Comment 5 for bug 1494155

Revision history for this message
Tynach (tynach2) wrote :

Nowhere in either the parent post, nor in the comments, is 'bang for the buck' even talked about. The entire thing seems to be about choosing a higher quality default sampling method due to the availability of faster CPUs. In fact, libsamplerate is never mentioned by name, and src-sinc-.* are only mentioned by listing them with a few others and deeming them 'indistinguishable'.

HOWEVER, in the comments they *do* mention that upsampling causes more distortion than downsampling, and that sampling rates further apart cause more than sampling rates closer together. This isn't terribly important most of the time, except...

... Pulseaudio only supports configuring two sample rates at a time. So you have a default lower one, and if an audio source has a higher sample rate, it'll be upsampled to the alternative, higher sample rate.

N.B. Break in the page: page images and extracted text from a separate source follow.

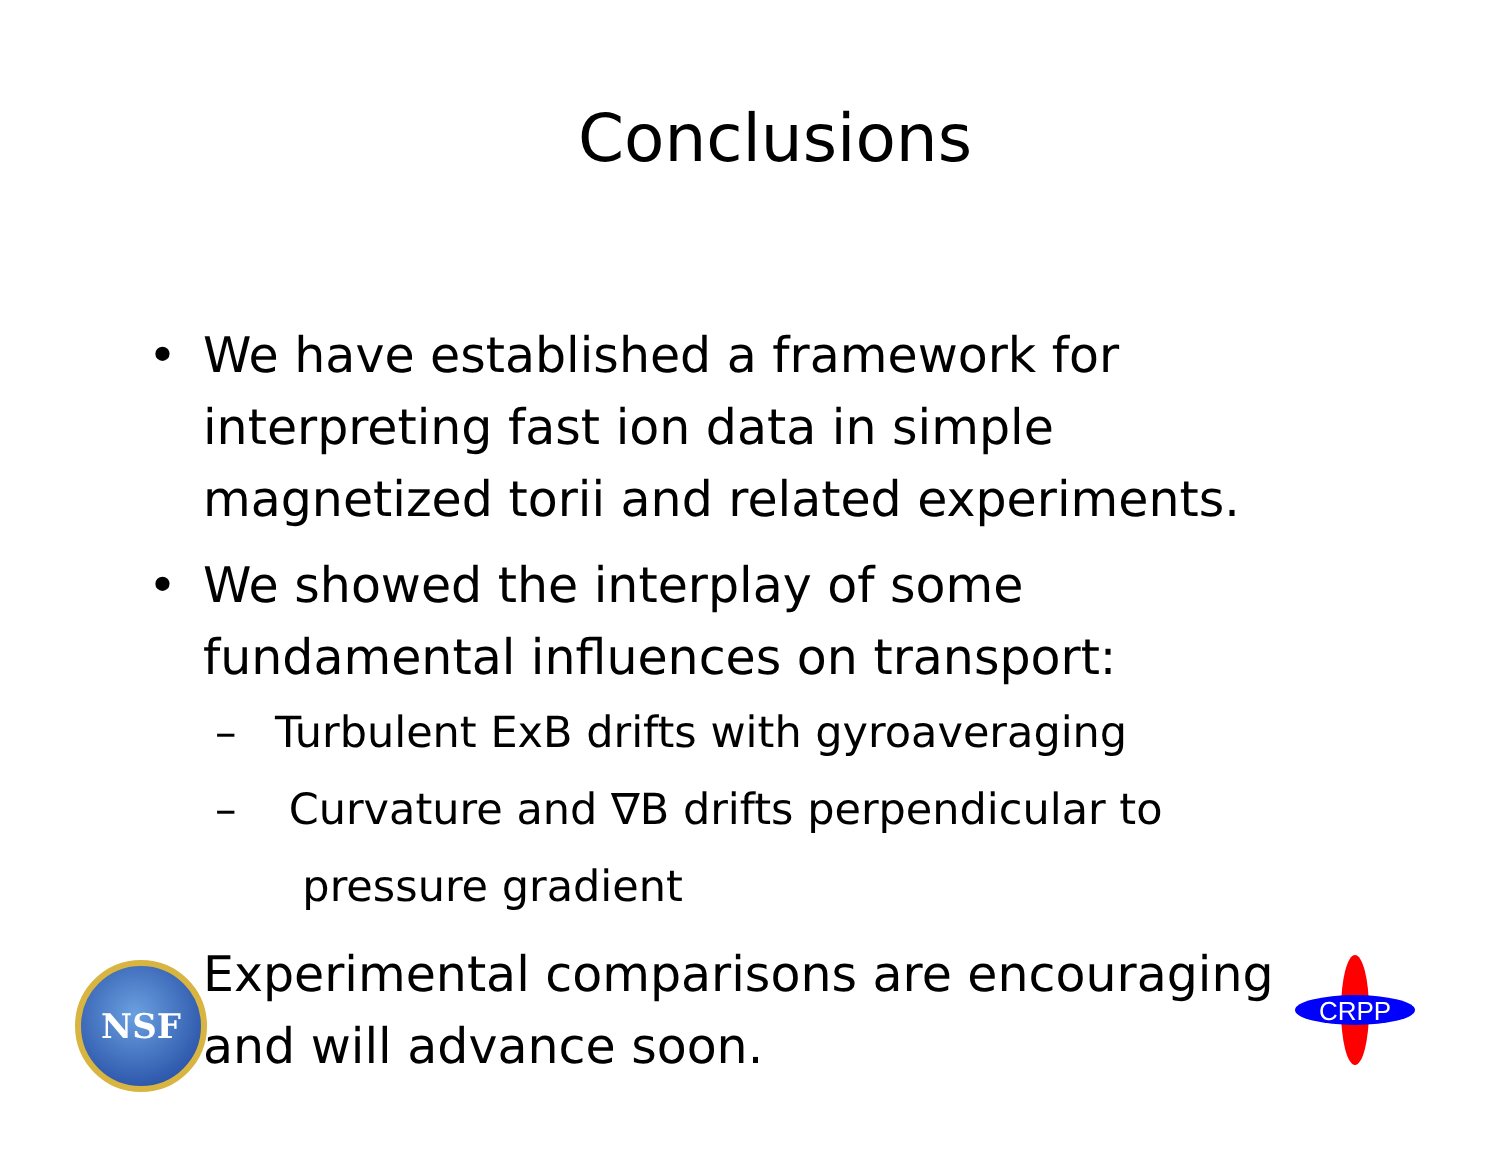Conclusions
• We have established a framework for interpreting fast ion data in simple magnetized torii and related experiments.
• We showed the interplay of some fundamental influences on transport:
– Turbulent ExB drifts with gyroaveraging
– Curvature and ∇B drifts perpendicular to
pressure gradient
• Experimental comparisons are encouraging and will advance soon.
NSF
CRPP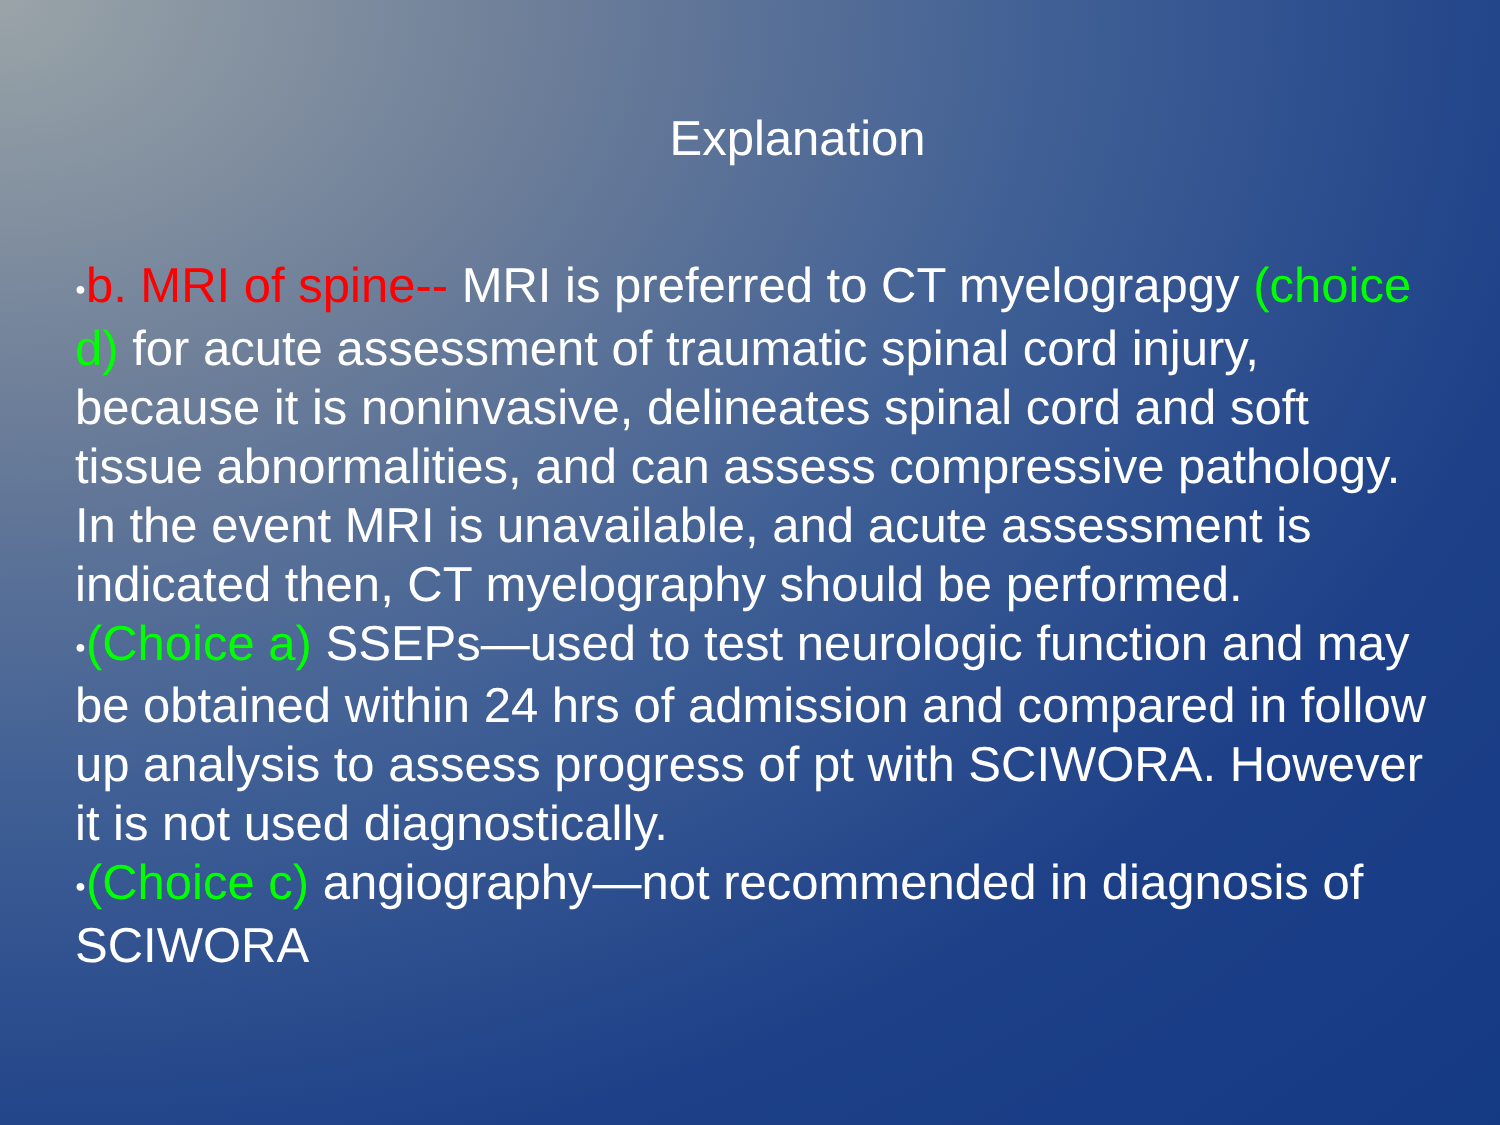Explanation
●b. MRI of spine-- MRI is preferred to CT myelograpgy (choice d) for acute assessment of traumatic spinal cord injury, because it is noninvasive, delineates spinal cord and soft tissue abnormalities, and can assess compressive pathology. In the event MRI is unavailable, and acute assessment is indicated then, CT myelography should be performed.
●(Choice a) SSEPs—used to test neurologic function and may be obtained within 24 hrs of admission and compared in follow up analysis to assess progress of pt with SCIWORA. However it is not used diagnostically.
●(Choice c) angiography—not recommended in diagnosis of SCIWORA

So what if your alternative sample rate is much higher? I have a sound card that supports 192000, what if I'm curious what that sounds like? I have a fairly fast CPU (i7-4790K with hyperthreading disabled so that each core works as fast as possible), and I have that set up as my alternative sampling rate.

But the graphs only test conversion from 44100 to 48000. I have a feeling that the differences will be *much* more noticeable on a setup converting from 48000 to 192000.

But now I can't compare using src-sinc-.* because its been removed. And seemingly with no discussion or reason.